McCain says Obama “will say anything to get elected”
Wednesday, October 22nd, 2008CINCINNATI, OH - John McCain did not mince any words in characterizing Barack Obama at his final rally on Wednesday.
“He will say anything to get elected,” he said to more than 10,000 supporters at an airport hangar event alongside Sarah Palin.
While McCain has argued for months that Obama makes policy decisions based on political motivations and has been disingenuous with the American people, today’s statement was his most blunt critique of his rival on the issue of honesty.

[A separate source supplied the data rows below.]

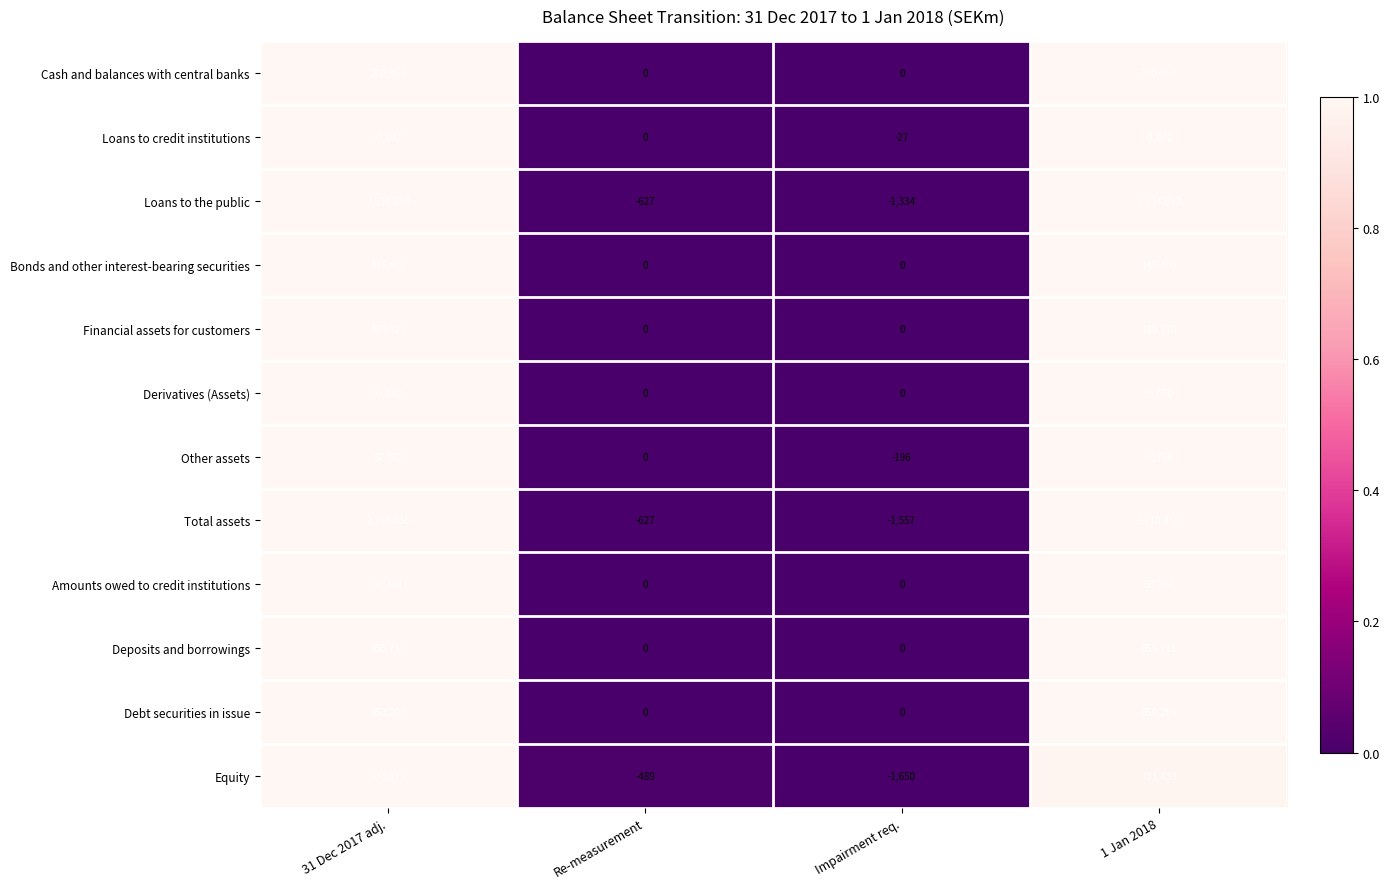

At which category is the sum across all series the highest?

31 Dec 2017 adj.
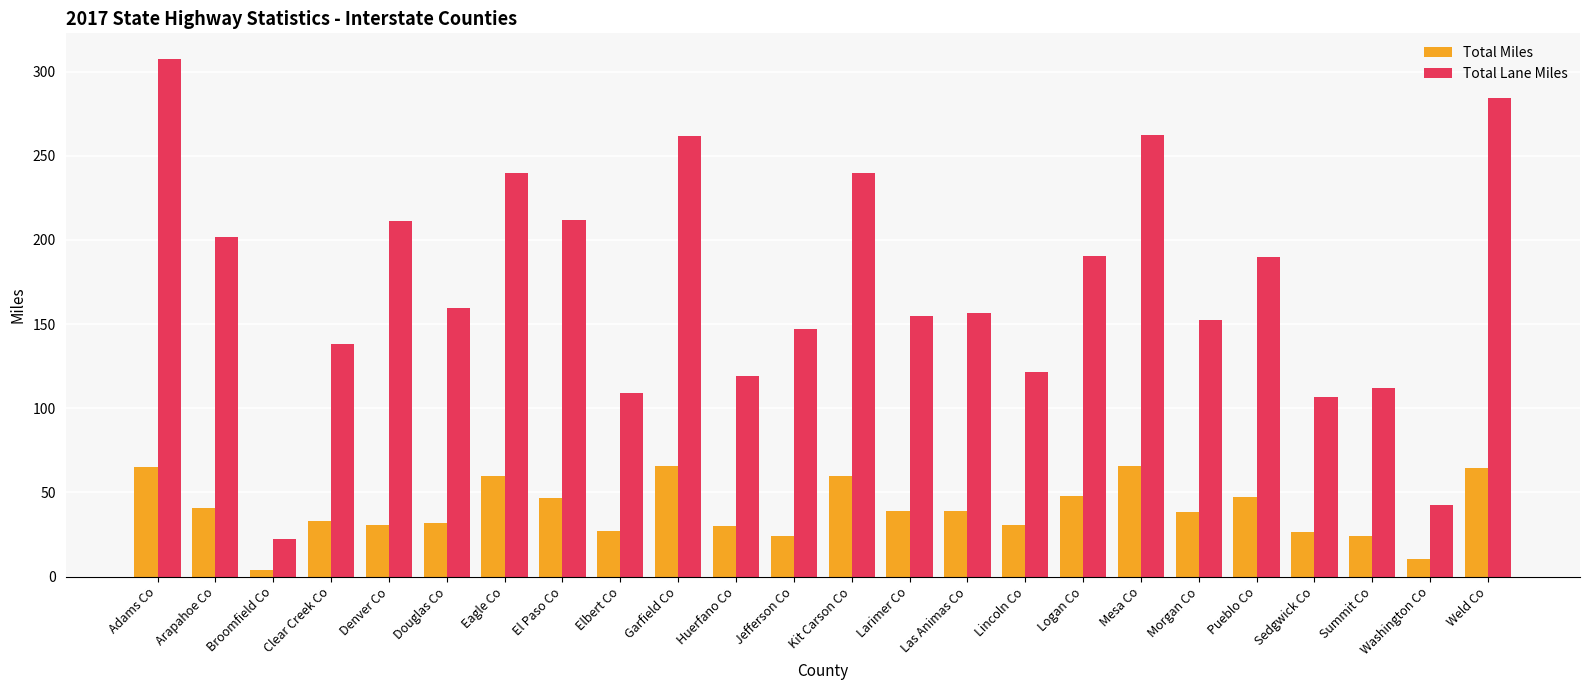

What is the maximum value for Total Miles?

65.5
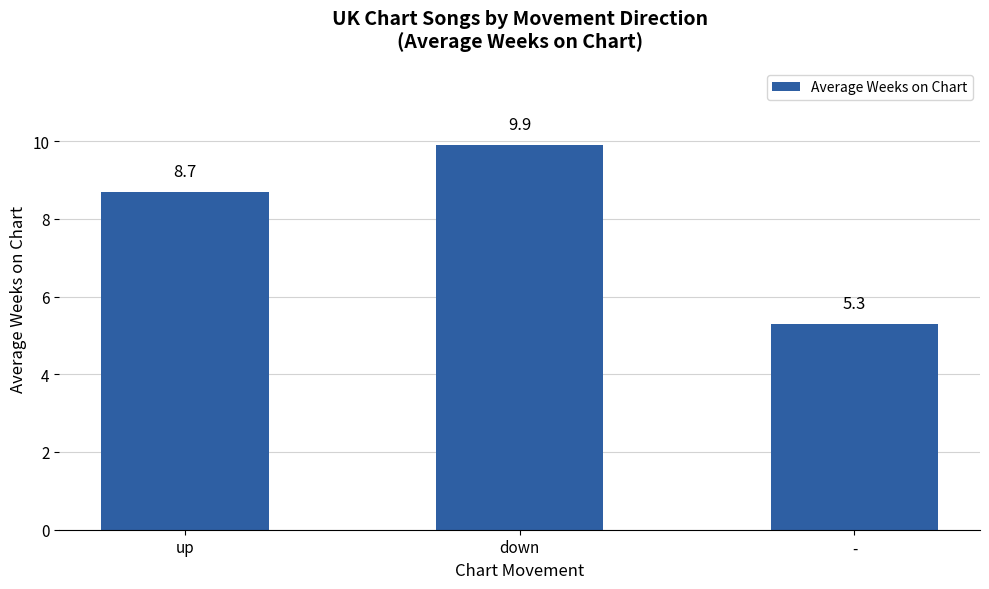

Reading left to right, what are all the values shown in this chart?

up=8.7	down=9.9	-=5.3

The criticism came as McCain took aim at the Obama campaign’s disclosure that it recently added an employment requirement to his mortgage tax credit proposal.
“This week, we learned that Senator Obama is concerned that his tax plan is seen, is seen as welfare, so he just added a work requirement. 13 days to go in the election and he changed his tax plan because the American people had learned the truth about it and they didn’t like it,” McCain said. “That’s another example my friends. He will say anything to get elected. So now, if you are unemployed, Senator Obama’s plan won’t help you at all. And that’s the problem with Senator Obama’s approach on taxes. He is more concerned about creating a tax plan that is quote ‘fair’ than creating a plan that creates jobs and grows our economy.”
Obama campaign economic adviser Austan Goolsbee told a Council on Foreign Relations forum in DC Tuesday that they privately added the provision in recent weeks in response to previous McCain attacks that the credit was tantamount to welfare.
“They started saying this was welfare..so, just so they would absolutely not be able to say that, we decided that for the last two percent we’ll simply add a work requirement,” Goolsbee said, but acknowledged that the campaign never publicly advertised the latest shift to their tax plan.
The McCain campaign is casting this change as the latest politically expedient Obama campaign shift.